A James Cook University geologist is in the middle of one of the most important, and legally complex, palaeontological finds in history.
JCU’s Associate Professor Eric Roberts is leading the geological aspect of the study of two dinosaurs that killed each other in battle and were found still entwined 66 million years later in a Montana creek bed.
Dr Roberts said it’s been a long haul waiting to see if the dinosaurs were going to available to a public institution where then can be properly displayed and studied.
“They were discovered by private fossil hunters in 2006 and are such an important find, potentially worth millions of dollars. But scientists have been extremely concerned that the spectacular fossils would end up in private hands and be inaccessible for scientists to study.
“The subsequent legal battle over whether fossils were owned by the landowner or the mineral rights holder took a long time to resolve. It’s not until this year that their ownership has been legally established and they were able to be purchased by a non-profit group and donated to the North Carolina Museum of Natural Sciences,” said Dr Roberts.

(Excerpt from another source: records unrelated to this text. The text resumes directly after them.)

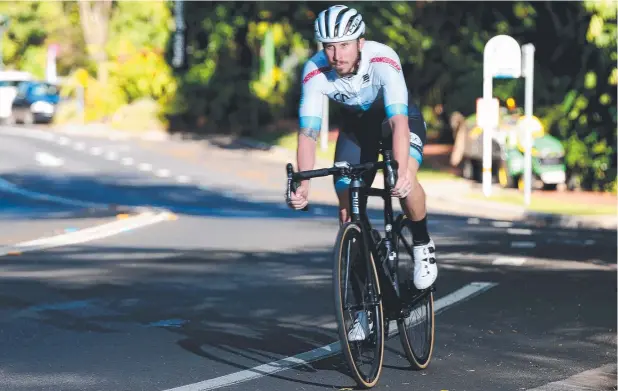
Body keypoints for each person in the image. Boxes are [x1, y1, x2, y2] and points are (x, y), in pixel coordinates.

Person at [286, 5, 438, 340]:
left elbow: (399, 122)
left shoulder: (382, 60)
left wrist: (400, 170)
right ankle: (364, 310)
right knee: (347, 215)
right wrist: (303, 181)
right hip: (357, 130)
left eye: (343, 45)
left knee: (406, 174)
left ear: (360, 42)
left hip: (395, 118)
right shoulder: (315, 72)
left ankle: (423, 244)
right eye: (328, 45)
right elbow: (308, 131)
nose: (335, 54)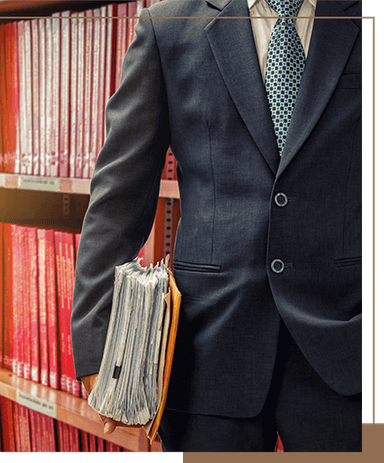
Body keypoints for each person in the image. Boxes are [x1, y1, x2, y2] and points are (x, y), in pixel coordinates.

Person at [70, 0, 363, 452]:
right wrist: (97, 342)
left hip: (351, 347)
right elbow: (118, 197)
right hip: (205, 352)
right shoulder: (168, 25)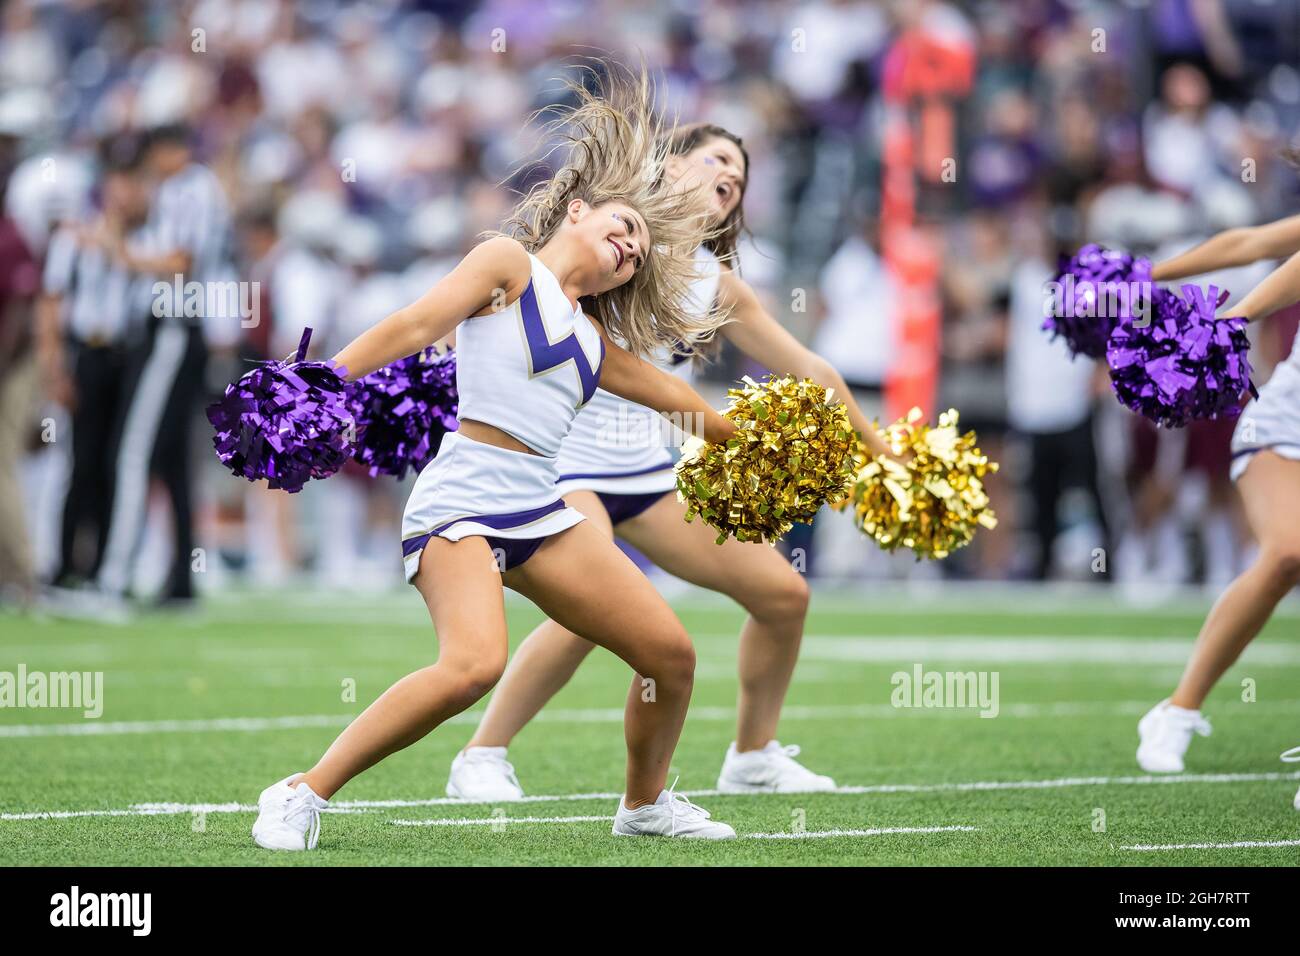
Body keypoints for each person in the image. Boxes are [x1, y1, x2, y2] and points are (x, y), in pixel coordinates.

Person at [251, 69, 745, 850]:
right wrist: (320, 381)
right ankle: (301, 791)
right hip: (464, 498)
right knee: (473, 665)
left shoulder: (594, 341)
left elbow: (684, 406)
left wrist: (770, 445)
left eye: (639, 251)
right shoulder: (509, 265)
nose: (629, 247)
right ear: (577, 208)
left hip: (541, 509)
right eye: (623, 226)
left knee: (669, 653)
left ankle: (644, 806)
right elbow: (415, 323)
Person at [446, 122, 893, 802]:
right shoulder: (615, 234)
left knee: (783, 596)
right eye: (717, 160)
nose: (729, 179)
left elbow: (807, 367)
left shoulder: (717, 283)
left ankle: (752, 753)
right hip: (565, 460)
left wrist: (877, 447)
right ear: (670, 164)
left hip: (649, 473)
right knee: (587, 612)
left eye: (739, 179)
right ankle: (481, 755)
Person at [1134, 209, 1300, 810]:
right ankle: (1177, 711)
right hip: (1286, 426)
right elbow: (1250, 242)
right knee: (1286, 554)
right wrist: (1147, 276)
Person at [96, 124, 230, 603]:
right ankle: (179, 581)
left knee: (133, 452)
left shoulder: (187, 187)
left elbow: (180, 262)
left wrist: (121, 254)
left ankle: (113, 578)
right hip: (179, 329)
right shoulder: (192, 188)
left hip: (173, 327)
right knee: (172, 463)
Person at [37, 137, 150, 589]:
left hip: (125, 356)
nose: (124, 191)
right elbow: (52, 302)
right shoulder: (75, 237)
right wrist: (54, 367)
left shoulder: (142, 239)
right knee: (78, 462)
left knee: (113, 462)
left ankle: (101, 564)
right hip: (88, 351)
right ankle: (64, 564)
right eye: (118, 180)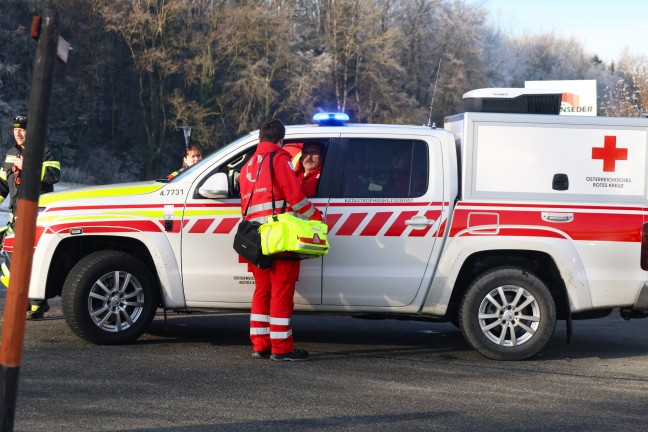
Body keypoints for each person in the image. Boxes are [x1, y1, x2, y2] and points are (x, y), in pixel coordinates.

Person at [239, 118, 322, 362]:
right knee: (281, 291)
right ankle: (281, 347)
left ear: (259, 138)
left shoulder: (248, 165)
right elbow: (295, 198)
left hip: (255, 237)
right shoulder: (279, 158)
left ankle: (260, 343)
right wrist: (317, 218)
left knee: (262, 291)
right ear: (280, 139)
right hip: (279, 237)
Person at [0, 114, 61, 319]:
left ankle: (37, 302)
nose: (17, 133)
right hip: (15, 217)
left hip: (38, 217)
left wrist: (29, 166)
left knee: (32, 259)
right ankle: (23, 298)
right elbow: (2, 185)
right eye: (15, 129)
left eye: (22, 129)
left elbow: (54, 176)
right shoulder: (9, 154)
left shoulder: (44, 152)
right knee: (10, 258)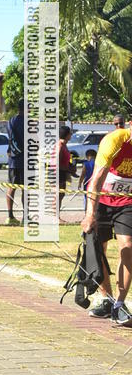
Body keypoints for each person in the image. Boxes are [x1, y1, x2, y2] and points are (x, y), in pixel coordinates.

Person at [82, 118, 132, 326]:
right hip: (101, 199)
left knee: (128, 246)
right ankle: (106, 298)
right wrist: (90, 214)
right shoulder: (115, 140)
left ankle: (119, 304)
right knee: (97, 249)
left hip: (127, 202)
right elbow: (96, 180)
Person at [6, 98, 25, 224]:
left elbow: (10, 138)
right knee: (26, 189)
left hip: (12, 158)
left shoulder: (11, 120)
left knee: (11, 188)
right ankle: (26, 217)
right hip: (25, 159)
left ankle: (10, 216)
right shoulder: (28, 122)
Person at [58, 125, 77, 217]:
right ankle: (54, 217)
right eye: (70, 133)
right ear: (66, 135)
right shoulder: (60, 146)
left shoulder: (64, 145)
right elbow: (56, 163)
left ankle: (57, 216)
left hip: (63, 173)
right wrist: (69, 169)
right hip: (58, 174)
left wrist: (70, 167)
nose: (71, 135)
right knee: (57, 195)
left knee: (61, 195)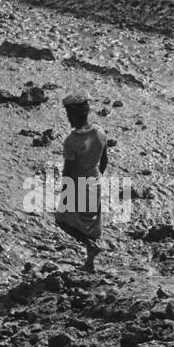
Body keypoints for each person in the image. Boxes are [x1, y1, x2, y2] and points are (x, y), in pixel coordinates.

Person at [54, 92, 108, 272]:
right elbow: (104, 161)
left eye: (69, 116)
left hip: (78, 186)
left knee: (61, 220)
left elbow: (68, 172)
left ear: (74, 116)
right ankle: (89, 262)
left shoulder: (72, 142)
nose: (68, 120)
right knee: (90, 222)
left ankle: (90, 246)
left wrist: (65, 194)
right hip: (95, 181)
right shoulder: (100, 132)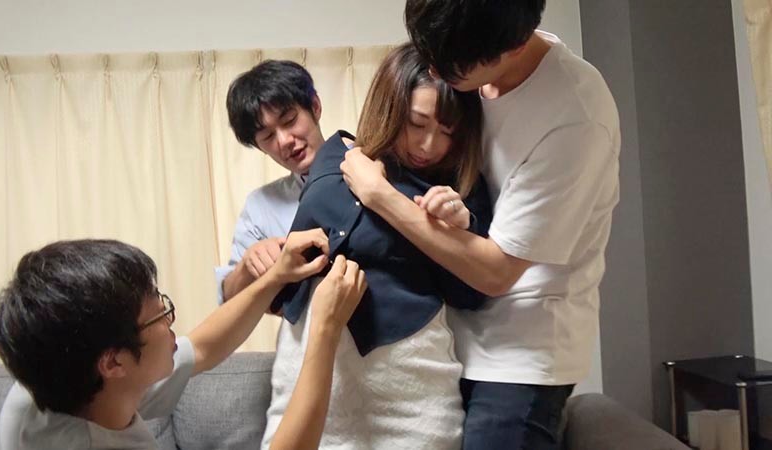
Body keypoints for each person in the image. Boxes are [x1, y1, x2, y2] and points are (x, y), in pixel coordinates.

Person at [340, 1, 621, 449]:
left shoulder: (575, 115)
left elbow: (496, 271)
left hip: (520, 357)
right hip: (449, 340)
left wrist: (380, 195)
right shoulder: (474, 65)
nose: (434, 68)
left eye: (448, 65)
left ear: (513, 46)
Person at [261, 43, 490, 450]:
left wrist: (458, 230)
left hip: (412, 392)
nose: (428, 145)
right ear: (390, 106)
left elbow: (472, 296)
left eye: (447, 132)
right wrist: (263, 267)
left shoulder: (460, 190)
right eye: (417, 124)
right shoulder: (334, 157)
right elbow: (285, 287)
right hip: (311, 380)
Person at [0, 231, 366, 450]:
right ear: (114, 362)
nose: (171, 319)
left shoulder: (65, 383)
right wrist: (324, 329)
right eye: (159, 316)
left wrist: (275, 278)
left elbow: (202, 347)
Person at [217, 60, 327, 304]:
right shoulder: (260, 206)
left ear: (315, 106)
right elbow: (229, 298)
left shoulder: (372, 166)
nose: (285, 141)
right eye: (267, 136)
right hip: (305, 329)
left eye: (289, 120)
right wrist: (248, 265)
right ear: (259, 147)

He said the dinosaurs, the well-known Tyrannosaurus rex and Triceratops, were discovered tangled together, leading to the hypothesis that the two animals died in combat with each other before sinking into the swampy floodplain of Late Cretaceous Montana some 66 m years ago.
“The Triceratops is reported to have teeth in its spine and pelvis and the T-Rex seems to have broken teeth and fractures that may be associated with trauma.
“Both are extraordinarily well-preserved. Each specimen is among the most complete of its kind ever found. It’s arguably one of the most amazing dinosaur fossil discoveries ever,” said Dr Roberts.
The fossils will be housed in a new expansion to the museum at the North Carolina Museum of Natural Sciences and will be studied in a state-of-the-art palaeontology lab that will open in 2022.
Dr Roberts said his role and that of JCU honours student Stuart Hodgson is to establish the geological framework of the fossil site.
“Stuart and I are working on dating the fossil, and helping to unravel the mystery of how and why these two dinosaurs came to be deposited together,” he said.
Dr Roberts and Mr Hodgson will return to the site and museum to work on the project with Dr. Lindsay Zanno and the rest of the team in the United States as soon as it is possible to travel again.
“The project will take several years to complete, because most of the fossils are still entombed in rock matrix that must be carefully prepared at the museum before we can fully examine them and test the hypothesis of these as duelling dinosaurs,” said Dr Roberts.